Plettenberg. (ots) Zu einem schweren Verkehrsunfall auf der Ebbetalstraße (L 696) oberhalb des Einlaufes der Oestertalsperre rückten heute (Mittwoch) Nacht gegen 0.45 Uhr die Kräfte der hauptberuflichen Wache aus. „Verkehrsunfall mit unklarer Lage“, lautete die Erstmeldung für die Einsatzkräfte, die zunächst mit Hilfeleistungslöschfahrzeug, Drehleiter und Rettungswagen zur Unfallstelle ausrückten. Vor Ort angekommen erwarteten Polizei und Feuerwehr ein wahres Trümmerfeld. Offensichtlich aus Richtung Herscheid kommend hatte sich ein PKW mehrfach überschlagen und war mitten auf der Landstraße zum Stehen gekommen.

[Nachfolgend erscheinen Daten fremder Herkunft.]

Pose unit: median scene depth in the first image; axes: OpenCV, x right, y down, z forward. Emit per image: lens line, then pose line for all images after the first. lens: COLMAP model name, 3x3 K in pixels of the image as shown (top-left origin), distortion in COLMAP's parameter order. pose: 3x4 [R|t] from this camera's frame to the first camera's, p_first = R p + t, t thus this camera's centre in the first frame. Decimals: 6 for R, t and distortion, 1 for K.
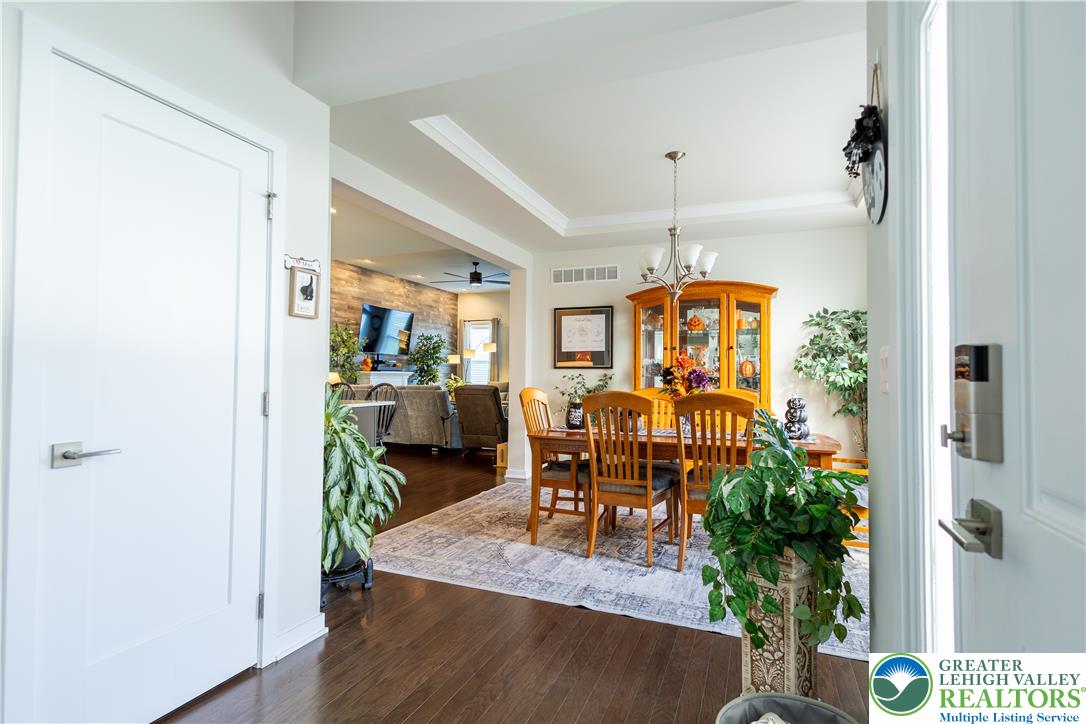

Der Fahrer des PKW lag bei Eintreffen außerhalb seines Fahrzeuges und wurde umgehend von den Rettungskräften erstversorgt. Da der Verdacht auf lebensbedrohliche Verletzungen bestand, wurde umgehend der Notarzt angefordert. Ein zunächst angeforderter Rettungshubschrauber wurde auf Grund der verlängerten Flugdauer für einen nachtflugtauglichen Hubschrauber wenig später wieder abbestellt, da ein umgehender Transport auf Grund der Verletzungen zur Weiterbehandlung in einem Krankenhaus unabdingbar war. Der Verletzte wurde nach notärztlicher Versorgung dem Klinikum Lüdenscheid zugeführt.

Die Feuerwehr suchte um die Unfallstelle herum nach weiteren verletzten Personen und und leuchtete dafür den Bereich aus. Umfangreich gestalteten sich im weiteren Verlauf die Unfallaufnahme und Aufräumarbeiten von Polizei und Feuerwehr. Auf Grund der Länge der Schadensmerkmale und Spuren, die Aufschluss zum Unfallhergang geben könnten, musste die Feuerwehr mit mehreren Beleuchtungsgeräten ausleuchten; außerdem wurde die Drehleiter der Feuerwehr für ein Bildgebungsverfahren der Polizei eingesetzt. Für die Dauer der Unfallaufnahme war die Unfallstelle komplett gesperrt. Erst gegen 4 Uhr konnten die Kräfte der Feuerwehr wieder in die Wache einrücken.

Die Polizeibeamten stellten bei der Unfallaufnahme gleiche eine ganze Reihe von Verstößen fest, die in einem Lehrbuch für Polizeidienstkunde stehen könnten:

  • Der Fahrer stand unter dem Einfluss von Alkohol und Betäubungsmitteln, so dass eine Blutprobe angeordnet wurde.
  • Der Fahrer ist nicht im Besitz einer erforderlichen Fahrerlaubnis.
  • Das Fahrzeug war nicht zugelassen.
  • Die Eigentumsverhältnisse und die Herkunft des Fahrzeugs sind noch nicht geklärt; es wurde daher sichergestellt.

Die Ermittlungen der Polizei zum Gesamtsachverhalt dauern an. Der von der Polizei geschätzte Sachschaden beträgt mehrere tausend Euro.